══ EXCERPTED DATA ══

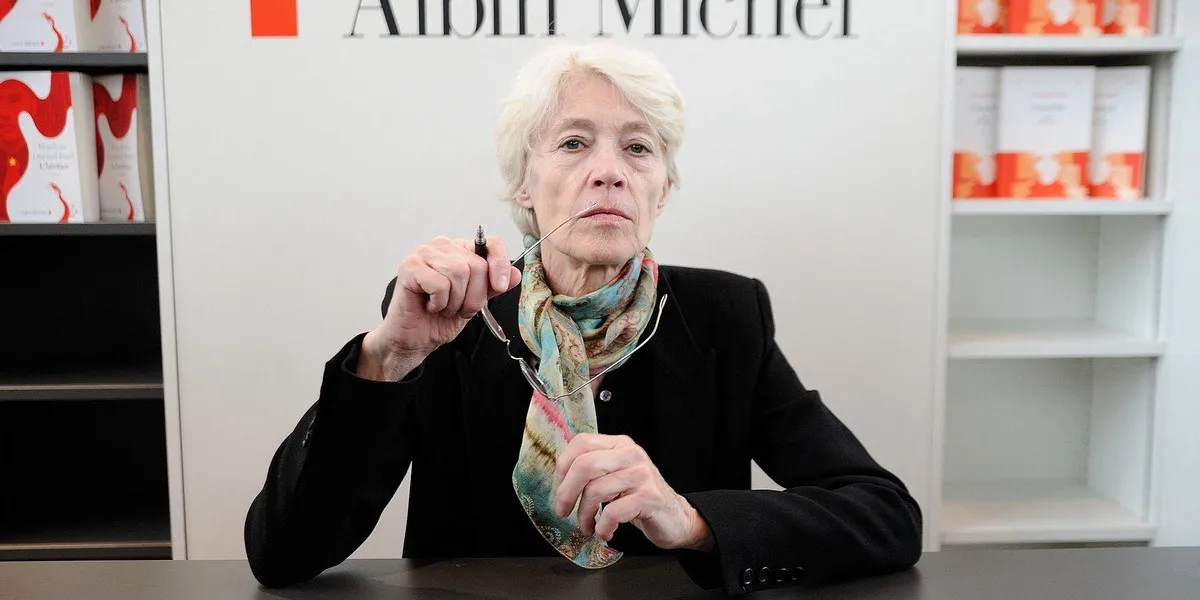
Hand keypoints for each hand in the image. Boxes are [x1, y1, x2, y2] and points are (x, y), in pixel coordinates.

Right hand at [359, 235, 520, 380]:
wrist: (416, 339)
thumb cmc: (440, 318)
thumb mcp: (475, 302)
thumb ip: (493, 286)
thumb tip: (516, 274)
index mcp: (461, 250)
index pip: (490, 243)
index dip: (500, 265)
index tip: (500, 286)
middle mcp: (443, 246)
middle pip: (476, 265)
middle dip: (473, 296)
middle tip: (459, 308)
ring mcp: (424, 253)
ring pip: (459, 273)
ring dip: (456, 301)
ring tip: (444, 307)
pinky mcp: (410, 266)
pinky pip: (440, 284)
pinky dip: (440, 303)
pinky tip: (430, 305)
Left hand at [552, 433, 712, 551]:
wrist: (675, 518)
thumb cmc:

═══

[GOAL OF THE EXERCISE]: The material must be returned exactly, with its pictures omitted.

[THE ANSWER]:
Hand keypoints for each hand in the image. Boxes are [x1, y1, x2, y2] and points are (x, y), in pixel coordinates.

Right hand at [359, 235, 520, 380]:
wrist: (416, 339)
thumb cmc: (440, 318)
thumb mcp: (475, 302)
thumb ip: (493, 286)
thumb tip: (516, 274)
index mcp: (461, 250)
index pip: (490, 243)
index dip: (500, 265)
index tip: (500, 286)
middle mcp: (443, 246)
middle pip: (476, 265)
middle dip: (473, 296)
middle tip: (459, 308)
ring mcp: (424, 253)
ring pip: (459, 273)
ring dip: (456, 301)
ring tip: (444, 307)
pinky mcp: (410, 266)
pinky pip: (440, 284)
pinky dip: (440, 303)
pinky tip: (430, 305)
Left hand at [552, 433, 712, 551]:
wrist: (675, 518)
thumb cmc:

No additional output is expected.